== 作業内容 ==
(A) オンラインバックアップについての本文を2文で要約すること。
(B) オンラインバックアップについての本文を、途切れたところから先へ書き進めること。

オンラインバックアップ
オンラインバックアップはMicrosoft Hyper-V VM向けに推奨されるバックアップ方法です。このタイプのバックアップには、ダウンタイムは不要です。バックアップ中、VMは動作し続けるため、ユーザーは中断することなくアクセスできます。
Microsoft Hyper-V VMがいくつかの要件を満たしていれば、オンラインバックアップを実行できます。詳細については、Microsoft Hyper-Vのドキュメントを参照してください。
オンラインバックアップの手順は、Microsoft Hyper-V Serverのバージョンによって異なります。
- Microsoft Hyper-V Server 2008 R2および2012
- Microsoft Hyper-V Server 2012 R2
- Microsoft Hyper-V Server 2016以降
Microsoft Hyper-V Server 2008 R2および2012
Microsoft Hyper-V Server 2008 R2および2012でのVMのオンラインバックアップの場合、Veeam Backup & ReplicationはネイティブのMicrosoft Hyper-Vアプローチを使用します。VMデータを静止状態にするため、 Microsoft Hyper-Vでは、2つの異なるレベルで動作し相互に通信する2つのMicrosoft VSSフレームワークを採用しています。
- VMゲストOS内のMicrosoft VSSフレームワーク。このフレームワークには、VM内のMicrosoft VSS対応アプリケーションのデータを静止させ、VMゲストOS内にスナップショットを作成する機能があります。このスナップショットは内部スナップショットと呼ばれます。
- Microsoft Hyper-VホストレベルでのMicrosoft VSSフレームワーク。このフレームワークには、VMディスクが配置されているボリュームのスナップショットを作成する機能があります。このスナップショットは外部スナップショットと呼ばれます。
Microsoft Hyper-V Server 2008 R2および2012でのVMのオンラインバックアップは、次のように実行されます。
- Veeam Backup & ReplicationはMicrosoft Hyper-VホストのVSSサービスとやり取りして、特定のVMのバックアップをリクエストします。
- Microsoft Hyper-Vホスト上のMicrosoft VSS Writerが、VMゲストOS内にインストールされているMicrosoft Hyper-V統合コンポーネント(HV-IC)にリクエストを渡します。
- HV-ICは、VM内のフレームワークのVSSリクエスターとして機能します。このフレームワークと通信して、VMで実行しているMicrosoft VSS対応アプリケーションのバックアップをリクエストします。
- VM上のMicrosoft VSS対応アプリケーション用のVSS Writerに対し、アプリケーションデータの静止が指示されます。
- アプリケーションの静止後に、VM内のフレームワークがVMゲストOS内のMicrosoft VSSソフトウェアプロバイダーを使用して内部スナップショットを取得します。

== 記録データ ==
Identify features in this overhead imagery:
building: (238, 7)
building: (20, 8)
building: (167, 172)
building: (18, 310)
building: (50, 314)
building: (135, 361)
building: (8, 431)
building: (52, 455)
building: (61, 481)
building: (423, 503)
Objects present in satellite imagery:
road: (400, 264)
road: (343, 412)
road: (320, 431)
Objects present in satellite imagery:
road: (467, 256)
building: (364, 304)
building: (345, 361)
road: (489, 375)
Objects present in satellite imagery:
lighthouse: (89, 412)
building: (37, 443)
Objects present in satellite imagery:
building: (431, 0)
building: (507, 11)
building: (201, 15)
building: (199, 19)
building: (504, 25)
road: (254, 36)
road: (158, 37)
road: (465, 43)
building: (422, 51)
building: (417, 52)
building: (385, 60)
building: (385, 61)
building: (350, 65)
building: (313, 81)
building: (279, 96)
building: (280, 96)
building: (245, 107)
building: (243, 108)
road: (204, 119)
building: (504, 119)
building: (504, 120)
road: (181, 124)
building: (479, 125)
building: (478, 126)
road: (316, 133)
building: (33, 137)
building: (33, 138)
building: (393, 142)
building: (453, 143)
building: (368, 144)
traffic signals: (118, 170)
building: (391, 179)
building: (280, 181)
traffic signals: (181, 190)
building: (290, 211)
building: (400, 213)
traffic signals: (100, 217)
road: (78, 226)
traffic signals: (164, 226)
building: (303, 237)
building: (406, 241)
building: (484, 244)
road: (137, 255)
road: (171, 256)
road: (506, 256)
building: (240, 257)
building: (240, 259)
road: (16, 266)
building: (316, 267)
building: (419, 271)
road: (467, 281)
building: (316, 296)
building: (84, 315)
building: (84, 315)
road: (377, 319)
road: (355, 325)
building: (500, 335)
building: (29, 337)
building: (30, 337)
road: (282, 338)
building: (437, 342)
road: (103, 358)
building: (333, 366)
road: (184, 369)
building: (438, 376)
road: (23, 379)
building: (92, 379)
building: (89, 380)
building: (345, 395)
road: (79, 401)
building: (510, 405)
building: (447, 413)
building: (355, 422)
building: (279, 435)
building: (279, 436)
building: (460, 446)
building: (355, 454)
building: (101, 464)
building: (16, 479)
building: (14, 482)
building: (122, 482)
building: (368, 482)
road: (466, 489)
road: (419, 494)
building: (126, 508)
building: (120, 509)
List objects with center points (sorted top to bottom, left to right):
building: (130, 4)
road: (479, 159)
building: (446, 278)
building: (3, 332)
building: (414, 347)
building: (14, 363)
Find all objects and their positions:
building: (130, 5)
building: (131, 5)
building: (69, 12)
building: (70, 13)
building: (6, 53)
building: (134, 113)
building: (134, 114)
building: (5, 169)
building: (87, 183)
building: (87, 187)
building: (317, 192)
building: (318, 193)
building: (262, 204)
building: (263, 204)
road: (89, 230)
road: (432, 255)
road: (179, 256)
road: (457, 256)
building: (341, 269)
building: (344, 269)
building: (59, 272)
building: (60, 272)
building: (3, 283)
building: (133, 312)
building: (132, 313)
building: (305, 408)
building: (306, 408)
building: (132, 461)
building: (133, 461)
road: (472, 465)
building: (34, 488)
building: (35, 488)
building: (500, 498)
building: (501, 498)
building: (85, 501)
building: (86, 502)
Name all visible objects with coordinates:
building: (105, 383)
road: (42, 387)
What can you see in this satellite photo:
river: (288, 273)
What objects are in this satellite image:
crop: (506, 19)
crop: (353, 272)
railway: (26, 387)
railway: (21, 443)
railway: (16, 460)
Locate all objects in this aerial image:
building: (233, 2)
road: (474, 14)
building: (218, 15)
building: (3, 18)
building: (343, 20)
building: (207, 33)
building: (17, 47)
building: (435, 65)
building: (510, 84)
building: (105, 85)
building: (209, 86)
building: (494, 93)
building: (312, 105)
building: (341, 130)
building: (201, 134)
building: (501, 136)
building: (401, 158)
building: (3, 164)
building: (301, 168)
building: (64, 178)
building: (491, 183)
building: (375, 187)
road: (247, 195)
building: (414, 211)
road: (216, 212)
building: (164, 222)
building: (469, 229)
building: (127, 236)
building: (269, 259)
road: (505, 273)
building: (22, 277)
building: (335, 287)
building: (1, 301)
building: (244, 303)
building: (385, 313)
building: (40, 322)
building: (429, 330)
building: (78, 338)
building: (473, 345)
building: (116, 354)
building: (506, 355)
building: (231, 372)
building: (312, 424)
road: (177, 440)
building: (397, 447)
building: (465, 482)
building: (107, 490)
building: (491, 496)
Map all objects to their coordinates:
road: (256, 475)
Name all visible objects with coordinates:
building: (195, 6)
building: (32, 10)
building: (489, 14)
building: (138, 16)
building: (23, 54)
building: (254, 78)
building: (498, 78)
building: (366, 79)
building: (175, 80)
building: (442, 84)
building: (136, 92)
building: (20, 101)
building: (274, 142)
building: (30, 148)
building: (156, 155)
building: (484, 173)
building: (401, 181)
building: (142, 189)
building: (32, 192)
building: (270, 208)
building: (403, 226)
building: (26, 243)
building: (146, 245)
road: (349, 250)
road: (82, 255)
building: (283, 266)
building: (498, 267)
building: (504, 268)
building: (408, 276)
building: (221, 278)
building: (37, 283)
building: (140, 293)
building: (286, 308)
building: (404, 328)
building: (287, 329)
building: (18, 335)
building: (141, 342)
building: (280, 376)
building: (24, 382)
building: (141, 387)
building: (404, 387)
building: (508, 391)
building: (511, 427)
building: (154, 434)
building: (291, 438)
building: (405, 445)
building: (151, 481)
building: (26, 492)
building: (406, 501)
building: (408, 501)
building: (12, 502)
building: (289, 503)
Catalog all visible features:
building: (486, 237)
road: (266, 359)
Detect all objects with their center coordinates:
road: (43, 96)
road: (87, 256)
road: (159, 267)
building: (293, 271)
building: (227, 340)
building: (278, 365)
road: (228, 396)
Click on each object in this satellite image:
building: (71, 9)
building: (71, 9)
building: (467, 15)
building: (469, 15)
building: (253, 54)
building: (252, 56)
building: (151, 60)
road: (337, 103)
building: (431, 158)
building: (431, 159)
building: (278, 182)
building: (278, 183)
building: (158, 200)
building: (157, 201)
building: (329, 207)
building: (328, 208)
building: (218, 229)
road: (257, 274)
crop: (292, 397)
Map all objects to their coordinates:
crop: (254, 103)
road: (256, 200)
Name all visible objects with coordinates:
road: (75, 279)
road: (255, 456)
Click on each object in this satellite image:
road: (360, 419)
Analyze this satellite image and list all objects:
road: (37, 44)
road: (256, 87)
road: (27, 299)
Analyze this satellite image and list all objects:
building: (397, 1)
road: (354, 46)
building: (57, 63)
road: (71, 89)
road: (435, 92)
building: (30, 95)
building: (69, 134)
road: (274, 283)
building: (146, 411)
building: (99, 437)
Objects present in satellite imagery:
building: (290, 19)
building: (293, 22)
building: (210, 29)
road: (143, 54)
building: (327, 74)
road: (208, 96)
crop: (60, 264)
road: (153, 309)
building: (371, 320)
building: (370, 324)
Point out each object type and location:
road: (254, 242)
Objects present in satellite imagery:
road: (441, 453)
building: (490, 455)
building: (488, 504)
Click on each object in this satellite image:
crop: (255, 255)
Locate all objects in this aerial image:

== 結果 ==
(A) オンラインバックアップはMicrosoft Hyper-V VM向けに推奨されるバックアップ方法で、ダウンタイムが不要であり、その手順はMicrosoft Hyper-V Serverのバージョンによって異なる。Microsoft Hyper-V Server 2008 R2および2012では、Veeam Backup & ReplicationがネイティブのMicrosoft Hyper-Vアプローチを使用し、VMゲストOS内とホストレベルの2つのMicrosoft VSSフレームワークによってVMデータを静止状態にする。

(B)
- VMが読み取り専用状態から読み取り/書き込み状態に戻り、VM内の操作が再開されます。作成されたスナップショットはHV-ICに渡されます。
- HV-ICからハイパーバイザーに対し、VMでバックアップの準備ができていることが通知されます。
- Microsoft Hyper-VホストのVSSプロバイダーが、VMディスクが配置されているボリュームのスナップショットを取得します(外部スナップショット)。その後、Microsoft VSSが自動リカバリプロセスをトリガーします。詳細については、「自動リカバリ」を参照してください。
- ボリュームスナップショットがVeeam Backup & Replicationに提示されます。Veeam Backup & Replicationは2つのバックアップモード(オンホストバックアップまたはオフホストバックアップ)のいずれかで、ボリュームスナップショットからVMデータを読み取ります。
- バックアップが完了すると、ボリュームスナップショットが削除されます。
内部スナップショットと外部スナップショットは少しの時差で順次取得されます。この間、ボリューム上のVMはフリーズされず、アプリケーションとOSは通常通り動作します。このため、外部スナップショットの作成時に、VMに未完了のアプリケーショントランザクションが残り、バックアップ中にこのデータが失われる可能性があります。
バックアップ時のVMデータに整合性を持たせるために、Microsoft Hyper-V VSS Writerは作成された外部スナップショット内で追加処理を実行します。このプロセスは自動リカバリとも呼ばれます。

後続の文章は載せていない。